Terence Fixmer really needs no introduction, but if you haven’t been keeping track in recent times: The Planete Rouge founder made his official debut on Mute in late 2022 after a slew of EPs for its techno-centric offshoot NovaMute throughout the 2010s. Shifting Signals was a bold statement, but there’s more on the way, as Fixmer explains in the interview accompanying his overdue contribution to our Groove podcast—including new material from his on-going collaboration with Douglas McCarthy from Nitzer Ebb as Fixmer / McCarthy.


You celebrate somewhat of an anniversary this year, having put out your first release 30 years ago. How do you think about your early releases such as 1993’s Another Mind as Cyborg or 1994’s Back to Hell as Scanner?

Those releases hold a special place in my heart, especially Scanner’s Back to Hell is a really significant release for me, even though not many people know it is me. It was released on Bonzai, which was a huge and influential label in the early 1990s. I was really proud to release my music there. It’s funny, because at the time, I didn’t realise that there was already another artist named Scanner in the UK [Robin Rimbaud started releasing music under this name in 1992, ed.]. This was before the internet, so I was caught off guard when an English label called me to tell me to stop using the name Scanner. That ended up being the only and last Scanner project I did. The title track, “Back to Hell”, still holds up today and I think it’s still playable in clubs.

You have consistently released your own material as well as records by other producers on your own Planete Rouge label since the late 1990s. What concept do you follow with the label?

My label Planete Rouge primarily focuses on releasing my own music. My music doesn’t adhere to any specific concept or theme, I simply create and release what I like and what I feel. It’s important to me that the music has a unique personality and sound design that fits my taste. I don’t have a formal plan or marketing strategy, it’s all about spontaneity and allowing the music to find its way to people. I let the music speak for itself.

All of your albums so far have been released through other labels. The latest one, Shifting Signals, came out in December through Mute, a label that must have been influential for you throughout the decades. What exactly is your relationship with it like?

Actually, I have released two albums on my record label Planete Rouge – the first being Fixmer / McCarthy’s Between the Devil and the second a solo album titled Fiction Fiction. But I have to admit that I am not very skilled when it comes to promoting myself. I am primarily an artist who wants to focus on creating and producing music rather than selling myself to the media. As a result, I prefer to release my albums through more professional labels who can do a better job at promoting my music. I have always been happy with the labels that have released my music, such as Electric Deluxe, CLR, Ostgut Ton, and now Mute. Mute is a label that I have always dreamed of being a part of. They have been so influential to me, with artists such as Fad Gadget, Nitzer Ebb, Depeche Mode, and The Normal. To be a part of this incredible family of artists and bands is a real honour and a source of pride for me. It’s a dream come true.

In a way, the foundation for the album was laid in childhood: you said that it was inspired by your reaction to watching Ridley Scott’s Alien movie when you were young. What was it about the film that had such an impact on you?

> _Data listing_:
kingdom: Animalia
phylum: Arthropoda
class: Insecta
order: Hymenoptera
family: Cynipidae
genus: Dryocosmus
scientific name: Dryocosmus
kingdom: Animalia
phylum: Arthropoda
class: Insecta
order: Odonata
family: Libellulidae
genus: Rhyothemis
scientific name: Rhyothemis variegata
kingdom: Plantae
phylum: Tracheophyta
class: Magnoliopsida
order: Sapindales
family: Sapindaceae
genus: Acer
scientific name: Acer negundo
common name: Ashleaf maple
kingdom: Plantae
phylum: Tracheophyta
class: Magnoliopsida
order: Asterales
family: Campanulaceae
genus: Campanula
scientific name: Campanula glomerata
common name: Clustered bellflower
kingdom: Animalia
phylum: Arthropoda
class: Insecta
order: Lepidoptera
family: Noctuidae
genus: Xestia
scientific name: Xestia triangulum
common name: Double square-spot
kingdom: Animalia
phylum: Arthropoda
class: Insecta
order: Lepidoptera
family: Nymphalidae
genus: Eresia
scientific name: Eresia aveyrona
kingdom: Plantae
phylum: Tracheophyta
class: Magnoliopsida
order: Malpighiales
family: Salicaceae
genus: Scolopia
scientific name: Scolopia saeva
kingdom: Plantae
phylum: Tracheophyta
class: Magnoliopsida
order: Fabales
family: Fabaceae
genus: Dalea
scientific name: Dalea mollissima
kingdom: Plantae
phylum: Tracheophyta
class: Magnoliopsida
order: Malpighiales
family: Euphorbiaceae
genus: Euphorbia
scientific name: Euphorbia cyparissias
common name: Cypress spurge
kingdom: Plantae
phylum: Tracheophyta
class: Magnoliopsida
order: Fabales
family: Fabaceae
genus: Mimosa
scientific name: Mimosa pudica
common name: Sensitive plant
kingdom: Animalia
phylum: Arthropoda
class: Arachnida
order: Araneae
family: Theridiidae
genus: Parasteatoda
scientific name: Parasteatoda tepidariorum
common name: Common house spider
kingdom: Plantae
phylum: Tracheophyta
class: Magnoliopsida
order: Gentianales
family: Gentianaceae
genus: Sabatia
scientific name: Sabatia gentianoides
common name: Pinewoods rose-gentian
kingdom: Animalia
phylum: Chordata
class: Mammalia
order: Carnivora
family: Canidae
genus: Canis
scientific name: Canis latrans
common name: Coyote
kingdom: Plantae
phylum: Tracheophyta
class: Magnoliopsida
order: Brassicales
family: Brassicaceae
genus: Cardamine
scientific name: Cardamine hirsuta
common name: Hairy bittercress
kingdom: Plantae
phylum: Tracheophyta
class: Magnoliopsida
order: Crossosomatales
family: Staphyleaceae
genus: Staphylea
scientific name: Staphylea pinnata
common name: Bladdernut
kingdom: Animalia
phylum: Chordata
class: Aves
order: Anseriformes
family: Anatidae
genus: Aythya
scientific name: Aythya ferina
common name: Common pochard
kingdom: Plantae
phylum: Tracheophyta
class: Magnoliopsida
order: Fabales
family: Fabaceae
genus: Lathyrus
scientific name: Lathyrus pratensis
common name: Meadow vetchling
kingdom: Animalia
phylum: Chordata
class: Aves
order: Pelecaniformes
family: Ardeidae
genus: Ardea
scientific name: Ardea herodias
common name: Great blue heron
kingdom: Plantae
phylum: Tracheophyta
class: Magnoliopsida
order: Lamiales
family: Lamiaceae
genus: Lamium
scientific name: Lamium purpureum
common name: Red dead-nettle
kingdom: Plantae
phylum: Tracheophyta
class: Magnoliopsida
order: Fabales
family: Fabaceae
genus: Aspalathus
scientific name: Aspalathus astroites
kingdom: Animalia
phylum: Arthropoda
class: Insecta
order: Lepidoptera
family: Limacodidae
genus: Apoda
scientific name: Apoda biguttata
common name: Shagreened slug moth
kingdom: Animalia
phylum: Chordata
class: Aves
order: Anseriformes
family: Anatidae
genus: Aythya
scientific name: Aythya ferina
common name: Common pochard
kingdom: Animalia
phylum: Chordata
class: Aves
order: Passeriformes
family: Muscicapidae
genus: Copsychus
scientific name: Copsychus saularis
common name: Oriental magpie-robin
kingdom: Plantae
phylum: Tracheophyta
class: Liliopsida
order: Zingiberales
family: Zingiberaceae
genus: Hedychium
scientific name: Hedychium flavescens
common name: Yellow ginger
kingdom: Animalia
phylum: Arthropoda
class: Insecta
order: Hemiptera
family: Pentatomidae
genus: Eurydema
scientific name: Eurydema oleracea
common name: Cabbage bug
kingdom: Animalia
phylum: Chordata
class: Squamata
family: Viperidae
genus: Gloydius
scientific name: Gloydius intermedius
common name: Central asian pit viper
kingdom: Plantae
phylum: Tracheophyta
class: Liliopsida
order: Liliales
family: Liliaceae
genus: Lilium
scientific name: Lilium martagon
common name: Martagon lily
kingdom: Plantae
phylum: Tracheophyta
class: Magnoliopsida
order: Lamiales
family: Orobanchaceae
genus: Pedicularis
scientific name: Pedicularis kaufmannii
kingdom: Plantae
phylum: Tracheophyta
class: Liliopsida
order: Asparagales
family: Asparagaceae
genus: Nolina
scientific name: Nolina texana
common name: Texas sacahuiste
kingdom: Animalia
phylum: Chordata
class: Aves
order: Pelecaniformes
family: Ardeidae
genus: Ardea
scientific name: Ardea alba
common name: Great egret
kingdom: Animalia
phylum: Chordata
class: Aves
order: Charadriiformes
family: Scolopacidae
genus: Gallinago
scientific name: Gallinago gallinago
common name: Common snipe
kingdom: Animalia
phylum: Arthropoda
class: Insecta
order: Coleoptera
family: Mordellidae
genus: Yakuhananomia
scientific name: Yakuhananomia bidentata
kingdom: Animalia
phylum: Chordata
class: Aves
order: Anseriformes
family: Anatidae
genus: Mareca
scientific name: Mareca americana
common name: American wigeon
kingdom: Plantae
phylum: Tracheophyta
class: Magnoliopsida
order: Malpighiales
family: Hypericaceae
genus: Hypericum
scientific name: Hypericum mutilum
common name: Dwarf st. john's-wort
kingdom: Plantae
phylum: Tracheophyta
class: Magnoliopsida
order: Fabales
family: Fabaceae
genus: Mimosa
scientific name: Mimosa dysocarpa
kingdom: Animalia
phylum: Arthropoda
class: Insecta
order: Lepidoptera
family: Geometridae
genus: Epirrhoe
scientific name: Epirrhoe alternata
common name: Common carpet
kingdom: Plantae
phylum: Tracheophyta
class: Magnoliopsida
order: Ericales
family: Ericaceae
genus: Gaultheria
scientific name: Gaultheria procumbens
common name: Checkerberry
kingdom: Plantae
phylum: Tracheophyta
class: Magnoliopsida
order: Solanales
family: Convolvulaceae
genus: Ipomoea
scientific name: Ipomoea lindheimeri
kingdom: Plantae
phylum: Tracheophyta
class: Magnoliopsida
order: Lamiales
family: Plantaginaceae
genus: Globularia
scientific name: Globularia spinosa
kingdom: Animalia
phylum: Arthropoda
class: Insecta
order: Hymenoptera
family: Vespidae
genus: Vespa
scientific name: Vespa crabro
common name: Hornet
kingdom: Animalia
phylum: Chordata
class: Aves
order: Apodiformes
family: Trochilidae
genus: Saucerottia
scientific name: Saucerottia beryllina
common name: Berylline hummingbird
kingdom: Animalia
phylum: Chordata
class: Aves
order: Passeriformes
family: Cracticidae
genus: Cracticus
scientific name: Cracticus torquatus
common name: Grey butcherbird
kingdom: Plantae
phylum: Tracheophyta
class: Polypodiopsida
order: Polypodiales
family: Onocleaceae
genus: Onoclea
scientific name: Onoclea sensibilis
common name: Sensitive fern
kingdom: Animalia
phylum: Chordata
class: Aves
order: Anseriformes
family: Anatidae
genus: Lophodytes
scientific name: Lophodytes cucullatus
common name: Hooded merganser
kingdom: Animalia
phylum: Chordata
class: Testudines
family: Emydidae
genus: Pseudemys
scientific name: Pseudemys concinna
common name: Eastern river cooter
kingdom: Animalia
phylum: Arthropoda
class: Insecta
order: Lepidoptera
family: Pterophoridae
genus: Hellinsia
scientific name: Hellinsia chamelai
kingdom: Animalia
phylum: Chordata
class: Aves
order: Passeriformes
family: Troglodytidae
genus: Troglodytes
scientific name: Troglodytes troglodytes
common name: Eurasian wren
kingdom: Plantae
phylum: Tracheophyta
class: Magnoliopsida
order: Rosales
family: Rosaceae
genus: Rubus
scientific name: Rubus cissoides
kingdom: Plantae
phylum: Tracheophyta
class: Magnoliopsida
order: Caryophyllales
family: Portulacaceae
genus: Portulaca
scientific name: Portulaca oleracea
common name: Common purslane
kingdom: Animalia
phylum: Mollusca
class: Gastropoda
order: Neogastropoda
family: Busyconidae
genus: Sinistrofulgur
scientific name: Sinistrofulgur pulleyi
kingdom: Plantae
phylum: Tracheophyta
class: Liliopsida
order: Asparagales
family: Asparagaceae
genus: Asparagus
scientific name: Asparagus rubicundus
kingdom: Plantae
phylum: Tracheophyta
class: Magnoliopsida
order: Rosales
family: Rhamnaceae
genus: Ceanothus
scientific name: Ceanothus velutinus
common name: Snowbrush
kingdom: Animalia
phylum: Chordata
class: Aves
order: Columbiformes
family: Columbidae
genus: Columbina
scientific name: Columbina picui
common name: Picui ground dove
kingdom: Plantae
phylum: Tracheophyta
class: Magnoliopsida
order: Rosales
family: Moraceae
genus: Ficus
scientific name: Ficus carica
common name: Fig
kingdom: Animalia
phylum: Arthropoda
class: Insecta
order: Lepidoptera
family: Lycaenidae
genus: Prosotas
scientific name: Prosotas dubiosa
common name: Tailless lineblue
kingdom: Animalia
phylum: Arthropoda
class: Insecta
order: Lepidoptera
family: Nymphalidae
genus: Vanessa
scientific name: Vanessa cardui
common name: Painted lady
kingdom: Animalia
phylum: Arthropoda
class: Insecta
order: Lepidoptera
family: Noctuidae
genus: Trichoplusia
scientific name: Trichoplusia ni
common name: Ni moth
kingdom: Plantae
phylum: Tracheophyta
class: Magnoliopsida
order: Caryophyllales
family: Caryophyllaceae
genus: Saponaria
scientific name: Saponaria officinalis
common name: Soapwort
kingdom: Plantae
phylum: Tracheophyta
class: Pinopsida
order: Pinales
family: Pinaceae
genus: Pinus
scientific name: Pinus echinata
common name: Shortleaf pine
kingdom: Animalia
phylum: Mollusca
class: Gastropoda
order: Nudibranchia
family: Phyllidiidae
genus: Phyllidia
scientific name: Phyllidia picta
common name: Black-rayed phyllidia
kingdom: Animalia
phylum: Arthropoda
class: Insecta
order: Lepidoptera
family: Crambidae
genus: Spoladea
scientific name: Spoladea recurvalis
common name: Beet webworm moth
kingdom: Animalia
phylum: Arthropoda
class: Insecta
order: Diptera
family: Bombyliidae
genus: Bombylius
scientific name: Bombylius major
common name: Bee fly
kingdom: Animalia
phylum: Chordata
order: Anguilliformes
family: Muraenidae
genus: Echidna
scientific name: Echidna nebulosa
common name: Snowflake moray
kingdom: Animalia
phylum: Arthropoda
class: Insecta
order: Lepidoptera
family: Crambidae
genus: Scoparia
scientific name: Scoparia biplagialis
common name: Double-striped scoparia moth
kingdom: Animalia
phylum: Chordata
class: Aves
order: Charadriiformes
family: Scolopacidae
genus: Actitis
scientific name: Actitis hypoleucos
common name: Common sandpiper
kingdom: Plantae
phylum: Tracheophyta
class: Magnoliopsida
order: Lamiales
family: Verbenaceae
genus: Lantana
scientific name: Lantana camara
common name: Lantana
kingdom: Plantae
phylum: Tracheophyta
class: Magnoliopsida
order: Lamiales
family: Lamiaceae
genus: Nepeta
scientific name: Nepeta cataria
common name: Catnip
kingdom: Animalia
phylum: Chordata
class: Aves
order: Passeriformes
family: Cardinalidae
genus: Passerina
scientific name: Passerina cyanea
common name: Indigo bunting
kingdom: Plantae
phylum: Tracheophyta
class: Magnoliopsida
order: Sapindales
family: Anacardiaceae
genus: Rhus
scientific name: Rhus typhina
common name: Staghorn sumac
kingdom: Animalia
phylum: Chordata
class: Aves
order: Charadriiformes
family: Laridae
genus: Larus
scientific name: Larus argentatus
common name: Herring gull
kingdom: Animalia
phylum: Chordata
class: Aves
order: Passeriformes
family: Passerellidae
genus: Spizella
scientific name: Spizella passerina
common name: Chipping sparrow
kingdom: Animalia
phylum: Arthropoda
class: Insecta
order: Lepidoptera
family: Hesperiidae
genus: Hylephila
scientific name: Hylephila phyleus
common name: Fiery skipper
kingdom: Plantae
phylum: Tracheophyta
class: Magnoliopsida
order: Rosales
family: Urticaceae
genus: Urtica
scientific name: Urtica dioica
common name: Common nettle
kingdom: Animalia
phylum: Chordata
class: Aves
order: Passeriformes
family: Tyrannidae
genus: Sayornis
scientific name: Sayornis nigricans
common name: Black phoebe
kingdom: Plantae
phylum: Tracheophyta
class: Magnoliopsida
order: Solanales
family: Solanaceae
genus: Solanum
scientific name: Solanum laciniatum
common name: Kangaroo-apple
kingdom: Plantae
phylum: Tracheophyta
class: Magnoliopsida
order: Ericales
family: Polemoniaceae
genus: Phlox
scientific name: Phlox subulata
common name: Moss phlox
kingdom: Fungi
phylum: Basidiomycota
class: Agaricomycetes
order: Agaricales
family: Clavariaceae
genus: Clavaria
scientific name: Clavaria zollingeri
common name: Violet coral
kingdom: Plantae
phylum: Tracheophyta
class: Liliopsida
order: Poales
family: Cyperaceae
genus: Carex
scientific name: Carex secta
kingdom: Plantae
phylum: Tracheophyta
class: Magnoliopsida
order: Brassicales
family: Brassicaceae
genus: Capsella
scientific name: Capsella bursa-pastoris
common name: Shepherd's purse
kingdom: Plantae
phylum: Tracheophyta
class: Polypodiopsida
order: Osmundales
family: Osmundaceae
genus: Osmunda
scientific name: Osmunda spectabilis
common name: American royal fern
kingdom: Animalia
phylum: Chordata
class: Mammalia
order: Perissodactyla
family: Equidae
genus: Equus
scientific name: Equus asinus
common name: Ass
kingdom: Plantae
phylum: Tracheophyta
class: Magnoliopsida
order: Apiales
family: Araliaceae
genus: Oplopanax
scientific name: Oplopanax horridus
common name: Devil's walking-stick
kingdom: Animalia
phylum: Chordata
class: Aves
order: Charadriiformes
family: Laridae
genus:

> _Set tasks_:
**A.** Could you repeat the part of the Terence Fixmer interview starting with "Terence Fixmer really" and going on through "Hell as Scanner?"?
**B.** Can you write what follows the last line of the Terence Fixmer interview and carry it on from there?

> _Per-task outputs_:
**A.**
Terence Fixmer really needs no introduction, but if you haven’t been keeping track in recent times: The Planete Rouge founder made his official debut on Mute in late 2022 after a slew of EPs for its techno-centric offshoot NovaMute throughout the 2010s. Shifting Signals was a bold statement, but there’s more on the way, as Fixmer explains in the interview accompanying his overdue contribution to our Groove podcast—including new material from his on-going collaboration with Douglas McCarthy from Nitzer Ebb as Fixmer / McCarthy.


You celebrate somewhat of an anniversary this year, having put out your first release 30 years ago. How do you think about your early releases such as 1993’s Another Mind as Cyborg or 1994’s Back to Hell as Scanner?

**B.**
The inspiration for the album came from a simple scene that I found captivating in Ridley Scott’s movies; the scene of a spaceship traveling through space with the sound of its engines creating a unique atmosphere—the future, the unknown, and silence. This particular atmosphere was the inspiration for the album, and it was not influenced by any other scenes from the film. Also, it was only one of many inspirations.

What exactly was it that you wanted to express with the album? You’ve said something to the effect that you wanted the music to evoke cinematic images in the minds of your listeners. Is there a sort of narrative or specific aesthetic that you tried to create?

As an artist when creating music, is to express a particular emotion, tell a story, or create a sensory experience. By using a cinematic aesthetic, I tried to create an immersive experience for the listener, inviting them to delve into a specific sonic universe while trying to keep it in a club context. Ultimately, each listener may have a different interpretation of the music based on their own experiences and cultural references.

As a producer who started out in the early 1990s, you primarily worked with hardware before exploring “in-the-box” solutions in the 2000s for a while. Since then however, you have started working with hardware again. What does your current studio set-up look like and what kind of gear or software was crucial to you when producing Shifting Signals?

At the beginning of the 1990s, using synthesizers was the only option available. While the explosion of plug-ins in the early 2000s did have an effect on me, I remain faithful to hardware and only use machines. I use Ableton as a recorder to capture my bass lines, sequences, and for arranging my tracks. For the Shifting Signals album, I mainly used hardware, especially synths and external sequencers. The primary machines used include my TTSH (an Arp 2600 clone), Korg MS 20, Roland System 100, Analog Four, and some Eurorack modules such as the DPO and Ring, along with different modular sequencers.

Besides your work as a solo producer, you have been collaborating with Douglas McCarthy more or less regularly for about twenty years now. What does your working process look like and what do you think generally characterises your relationship with one another?

My collaboration with Douglas McCarthy is exclusively for our project Fixmer / McCarthy. We created this project 20 years ago with the release of our first album Between the Devil…, which was really a bridge between the worlds of techno and EBM. We are great friends and don’t put any pressure on ourselves. I am busy with my solo work, and Douglas is occupied with Nitzer Ebb. However, we try to release an EP every two years, and we continue to play shows when our schedules allow for it. Next year, I plan to do something for the 20th anniversary of Fixmer / McCarthy, whether it be a new EP, album, remixes, or remastering. I’m currently considering my options!

You do not seem to be touring very heavily these days. What role does DJing and playing live sets play in your life and work in general right now?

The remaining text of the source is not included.